▸ **問題**: 下のすべてのレコードの行を、「common name」を「vernacular name」に入れ替えて書き直してください。それ以外は一切変えないでください。

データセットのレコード
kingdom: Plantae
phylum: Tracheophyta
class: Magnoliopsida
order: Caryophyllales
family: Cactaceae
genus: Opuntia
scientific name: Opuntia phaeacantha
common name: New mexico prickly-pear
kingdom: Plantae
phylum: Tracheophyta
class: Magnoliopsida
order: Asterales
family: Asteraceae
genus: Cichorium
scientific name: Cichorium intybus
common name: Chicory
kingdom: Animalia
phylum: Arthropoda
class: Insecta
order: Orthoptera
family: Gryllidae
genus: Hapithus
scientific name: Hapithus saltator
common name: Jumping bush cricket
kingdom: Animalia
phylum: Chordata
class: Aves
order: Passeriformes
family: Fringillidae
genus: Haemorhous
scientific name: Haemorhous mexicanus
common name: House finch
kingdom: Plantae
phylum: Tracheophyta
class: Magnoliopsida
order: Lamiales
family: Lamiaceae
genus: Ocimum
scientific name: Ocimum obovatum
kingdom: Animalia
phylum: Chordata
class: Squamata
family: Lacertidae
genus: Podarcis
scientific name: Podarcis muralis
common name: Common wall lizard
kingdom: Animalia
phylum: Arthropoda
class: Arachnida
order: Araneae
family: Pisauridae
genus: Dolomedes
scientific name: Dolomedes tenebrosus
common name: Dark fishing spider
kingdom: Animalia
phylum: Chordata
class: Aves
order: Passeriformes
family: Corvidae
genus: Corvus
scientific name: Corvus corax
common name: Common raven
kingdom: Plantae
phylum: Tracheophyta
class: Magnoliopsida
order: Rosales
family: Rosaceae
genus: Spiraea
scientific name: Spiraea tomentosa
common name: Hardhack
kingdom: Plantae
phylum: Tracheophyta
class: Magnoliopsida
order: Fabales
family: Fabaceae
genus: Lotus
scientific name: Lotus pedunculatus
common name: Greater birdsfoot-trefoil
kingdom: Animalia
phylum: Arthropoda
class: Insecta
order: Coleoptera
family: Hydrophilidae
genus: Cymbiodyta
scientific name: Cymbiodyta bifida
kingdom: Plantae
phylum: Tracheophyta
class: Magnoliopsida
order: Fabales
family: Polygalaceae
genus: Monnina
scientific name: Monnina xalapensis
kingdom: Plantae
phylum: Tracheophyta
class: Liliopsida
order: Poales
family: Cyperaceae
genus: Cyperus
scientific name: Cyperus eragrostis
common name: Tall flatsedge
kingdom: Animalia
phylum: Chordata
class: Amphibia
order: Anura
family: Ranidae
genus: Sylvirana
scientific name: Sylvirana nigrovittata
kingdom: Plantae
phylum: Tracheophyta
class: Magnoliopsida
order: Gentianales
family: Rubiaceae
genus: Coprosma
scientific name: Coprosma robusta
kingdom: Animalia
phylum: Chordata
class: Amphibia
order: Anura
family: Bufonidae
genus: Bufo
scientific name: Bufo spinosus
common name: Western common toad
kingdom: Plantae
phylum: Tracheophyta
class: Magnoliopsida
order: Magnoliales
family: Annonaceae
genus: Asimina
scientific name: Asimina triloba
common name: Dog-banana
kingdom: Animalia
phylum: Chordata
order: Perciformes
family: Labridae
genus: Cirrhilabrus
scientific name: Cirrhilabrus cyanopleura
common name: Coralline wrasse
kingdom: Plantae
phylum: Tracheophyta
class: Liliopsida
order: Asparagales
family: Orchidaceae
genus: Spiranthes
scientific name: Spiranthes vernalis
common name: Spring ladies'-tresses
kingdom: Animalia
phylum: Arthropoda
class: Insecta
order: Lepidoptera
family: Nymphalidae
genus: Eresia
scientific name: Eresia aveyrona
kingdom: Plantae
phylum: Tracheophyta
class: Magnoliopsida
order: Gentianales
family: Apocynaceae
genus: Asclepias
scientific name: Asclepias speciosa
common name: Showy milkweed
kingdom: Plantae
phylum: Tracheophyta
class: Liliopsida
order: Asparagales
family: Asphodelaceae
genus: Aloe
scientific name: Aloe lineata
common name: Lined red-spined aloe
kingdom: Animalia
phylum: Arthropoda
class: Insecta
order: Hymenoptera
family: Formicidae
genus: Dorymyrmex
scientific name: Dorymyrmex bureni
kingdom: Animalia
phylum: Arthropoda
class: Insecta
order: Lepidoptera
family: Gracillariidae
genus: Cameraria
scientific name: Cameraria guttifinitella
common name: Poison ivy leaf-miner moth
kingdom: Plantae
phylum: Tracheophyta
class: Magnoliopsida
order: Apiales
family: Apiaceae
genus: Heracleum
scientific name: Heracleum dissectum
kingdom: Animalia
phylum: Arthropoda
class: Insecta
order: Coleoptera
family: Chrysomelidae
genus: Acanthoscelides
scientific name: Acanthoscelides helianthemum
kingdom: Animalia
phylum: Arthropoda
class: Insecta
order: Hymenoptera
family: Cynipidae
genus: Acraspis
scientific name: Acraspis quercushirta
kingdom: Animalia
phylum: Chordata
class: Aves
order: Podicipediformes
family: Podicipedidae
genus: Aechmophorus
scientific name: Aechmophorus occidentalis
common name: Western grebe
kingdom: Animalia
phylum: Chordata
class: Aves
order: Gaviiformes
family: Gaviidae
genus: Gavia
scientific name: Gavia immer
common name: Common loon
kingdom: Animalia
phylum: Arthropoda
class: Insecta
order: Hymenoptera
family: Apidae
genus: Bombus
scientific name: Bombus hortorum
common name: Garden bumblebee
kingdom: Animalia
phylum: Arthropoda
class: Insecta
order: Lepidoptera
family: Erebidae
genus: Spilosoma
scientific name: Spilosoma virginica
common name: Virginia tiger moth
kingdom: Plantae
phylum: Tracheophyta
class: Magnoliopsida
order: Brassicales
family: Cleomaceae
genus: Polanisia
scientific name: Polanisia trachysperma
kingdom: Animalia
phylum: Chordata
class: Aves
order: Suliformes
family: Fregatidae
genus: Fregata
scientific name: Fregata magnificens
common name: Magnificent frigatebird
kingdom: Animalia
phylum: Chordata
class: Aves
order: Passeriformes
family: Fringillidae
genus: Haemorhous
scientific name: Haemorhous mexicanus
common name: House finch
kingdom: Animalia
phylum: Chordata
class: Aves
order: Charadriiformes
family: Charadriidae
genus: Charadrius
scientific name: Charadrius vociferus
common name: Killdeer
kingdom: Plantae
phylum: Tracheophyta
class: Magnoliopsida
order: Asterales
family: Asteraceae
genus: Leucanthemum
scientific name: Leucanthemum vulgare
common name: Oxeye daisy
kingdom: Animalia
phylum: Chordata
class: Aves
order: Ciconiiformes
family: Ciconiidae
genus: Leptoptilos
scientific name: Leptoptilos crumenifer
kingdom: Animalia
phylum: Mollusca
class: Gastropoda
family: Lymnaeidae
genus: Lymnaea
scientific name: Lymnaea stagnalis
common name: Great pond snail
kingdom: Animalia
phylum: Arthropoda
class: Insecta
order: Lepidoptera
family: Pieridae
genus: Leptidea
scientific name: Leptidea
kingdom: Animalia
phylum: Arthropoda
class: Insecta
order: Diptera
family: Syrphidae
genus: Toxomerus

▸ **回答**:
kingdom: Plantae
phylum: Tracheophyta
class: Magnoliopsida
order: Caryophyllales
family: Cactaceae
genus: Opuntia
scientific name: Opuntia phaeacantha
vernacular name: New mexico prickly-pear
kingdom: Plantae
phylum: Tracheophyta
class: Magnoliopsida
order: Asterales
family: Asteraceae
genus: Cichorium
scientific name: Cichorium intybus
vernacular name: Chicory
kingdom: Animalia
phylum: Arthropoda
class: Insecta
order: Orthoptera
family: Gryllidae
genus: Hapithus
scientific name: Hapithus saltator
vernacular name: Jumping bush cricket
kingdom: Animalia
phylum: Chordata
class: Aves
order: Passeriformes
family: Fringillidae
genus: Haemorhous
scientific name: Haemorhous mexicanus
vernacular name: House finch
kingdom: Plantae
phylum: Tracheophyta
class: Magnoliopsida
order: Lamiales
family: Lamiaceae
genus: Ocimum
scientific name: Ocimum obovatum
kingdom: Animalia
phylum: Chordata
class: Squamata
family: Lacertidae
genus: Podarcis
scientific name: Podarcis muralis
vernacular name: Common wall lizard
kingdom: Animalia
phylum: Arthropoda
class: Arachnida
order: Araneae
family: Pisauridae
genus: Dolomedes
scientific name: Dolomedes tenebrosus
vernacular name: Dark fishing spider
kingdom: Animalia
phylum: Chordata
class: Aves
order: Passeriformes
family: Corvidae
genus: Corvus
scientific name: Corvus corax
vernacular name: Common raven
kingdom: Plantae
phylum: Tracheophyta
class: Magnoliopsida
order: Rosales
family: Rosaceae
genus: Spiraea
scientific name: Spiraea tomentosa
vernacular name: Hardhack
kingdom: Plantae
phylum: Tracheophyta
class: Magnoliopsida
order: Fabales
family: Fabaceae
genus: Lotus
scientific name: Lotus pedunculatus
vernacular name: Greater birdsfoot-trefoil
kingdom: Animalia
phylum: Arthropoda
class: Insecta
order: Coleoptera
family: Hydrophilidae
genus: Cymbiodyta
scientific name: Cymbiodyta bifida
kingdom: Plantae
phylum: Tracheophyta
class: Magnoliopsida
order: Fabales
family: Polygalaceae
genus: Monnina
scientific name: Monnina xalapensis
kingdom: Plantae
phylum: Tracheophyta
class: Liliopsida
order: Poales
family: Cyperaceae
genus: Cyperus
scientific name: Cyperus eragrostis
vernacular name: Tall flatsedge
kingdom: Animalia
phylum: Chordata
class: Amphibia
order: Anura
family: Ranidae
genus: Sylvirana
scientific name: Sylvirana nigrovittata
kingdom: Plantae
phylum: Tracheophyta
class: Magnoliopsida
order: Gentianales
family: Rubiaceae
genus: Coprosma
scientific name: Coprosma robusta
kingdom: Animalia
phylum: Chordata
class: Amphibia
order: Anura
family: Bufonidae
genus: Bufo
scientific name: Bufo spinosus
vernacular name: Western common toad
kingdom: Plantae
phylum: Tracheophyta
class: Magnoliopsida
order: Magnoliales
family: Annonaceae
genus: Asimina
scientific name: Asimina triloba
vernacular name: Dog-banana
kingdom: Animalia
phylum: Chordata
order: Perciformes
family: Labridae
genus: Cirrhilabrus
scientific name: Cirrhilabrus cyanopleura
vernacular name: Coralline wrasse
kingdom: Plantae
phylum: Tracheophyta
class: Liliopsida
order: Asparagales
family: Orchidaceae
genus: Spiranthes
scientific name: Spiranthes vernalis
vernacular name: Spring ladies'-tresses
kingdom: Animalia
phylum: Arthropoda
class: Insecta
order: Lepidoptera
family: Nymphalidae
genus: Eresia
scientific name: Eresia aveyrona
kingdom: Plantae
phylum: Tracheophyta
class: Magnoliopsida
order: Gentianales
family: Apocynaceae
genus: Asclepias
scientific name: Asclepias speciosa
vernacular name: Showy milkweed
kingdom: Plantae
phylum: Tracheophyta
class: Liliopsida
order: Asparagales
family: Asphodelaceae
genus: Aloe
scientific name: Aloe lineata
vernacular name: Lined red-spined aloe
kingdom: Animalia
phylum: Arthropoda
class: Insecta
order: Hymenoptera
family: Formicidae
genus: Dorymyrmex
scientific name: Dorymyrmex bureni
kingdom: Animalia
phylum: Arthropoda
class: Insecta
order: Lepidoptera
family: Gracillariidae
genus: Cameraria
scientific name: Cameraria guttifinitella
vernacular name: Poison ivy leaf-miner moth
kingdom: Plantae
phylum: Tracheophyta
class: Magnoliopsida
order: Apiales
family: Apiaceae
genus: Heracleum
scientific name: Heracleum dissectum
kingdom: Animalia
phylum: Arthropoda
class: Insecta
order: Coleoptera
family: Chrysomelidae
genus: Acanthoscelides
scientific name: Acanthoscelides helianthemum
kingdom: Animalia
phylum: Arthropoda
class: Insecta
order: Hymenoptera
family: Cynipidae
genus: Acraspis
scientific name: Acraspis quercushirta
kingdom: Animalia
phylum: Chordata
class: Aves
order: Podicipediformes
family: Podicipedidae
genus: Aechmophorus
scientific name: Aechmophorus occidentalis
vernacular name: Western grebe
kingdom: Animalia
phylum: Chordata
class: Aves
order: Gaviiformes
family: Gaviidae
genus: Gavia
scientific name: Gavia immer
vernacular name: Common loon
kingdom: Animalia
phylum: Arthropoda
class: Insecta
order: Hymenoptera
family: Apidae
genus: Bombus
scientific name: Bombus hortorum
vernacular name: Garden bumblebee
kingdom: Animalia
phylum: Arthropoda
class: Insecta
order: Lepidoptera
family: Erebidae
genus: Spilosoma
scientific name: Spilosoma virginica
vernacular name: Virginia tiger moth
kingdom: Plantae
phylum: Tracheophyta
class: Magnoliopsida
order: Brassicales
family: Cleomaceae
genus: Polanisia
scientific name: Polanisia trachysperma
kingdom: Animalia
phylum: Chordata
class: Aves
order: Suliformes
family: Fregatidae
genus: Fregata
scientific name: Fregata magnificens
vernacular name: Magnificent frigatebird
kingdom: Animalia
phylum: Chordata
class: Aves
order: Passeriformes
family: Fringillidae
genus: Haemorhous
scientific name: Haemorhous mexicanus
vernacular name: House finch
kingdom: Animalia
phylum: Chordata
class: Aves
order: Charadriiformes
family: Charadriidae
genus: Charadrius
scientific name: Charadrius vociferus
vernacular name: Killdeer
kingdom: Plantae
phylum: Tracheophyta
class: Magnoliopsida
order: Asterales
family: Asteraceae
genus: Leucanthemum
scientific name: Leucanthemum vulgare
vernacular name: Oxeye daisy
kingdom: Animalia
phylum: Chordata
class: Aves
order: Ciconiiformes
family: Ciconiidae
genus: Leptoptilos
scientific name: Leptoptilos crumenifer
kingdom: Animalia
phylum: Mollusca
class: Gastropoda
family: Lymnaeidae
genus: Lymnaea
scientific name: Lymnaea stagnalis
vernacular name: Great pond snail
kingdom: Animalia
phylum: Arthropoda
class: Insecta
order: Lepidoptera
family: Pieridae
genus: Leptidea
scientific name: Leptidea
kingdom: Animalia
phylum: Arthropoda
class: Insecta
order: Diptera
family: Syrphidae
genus: Toxomerus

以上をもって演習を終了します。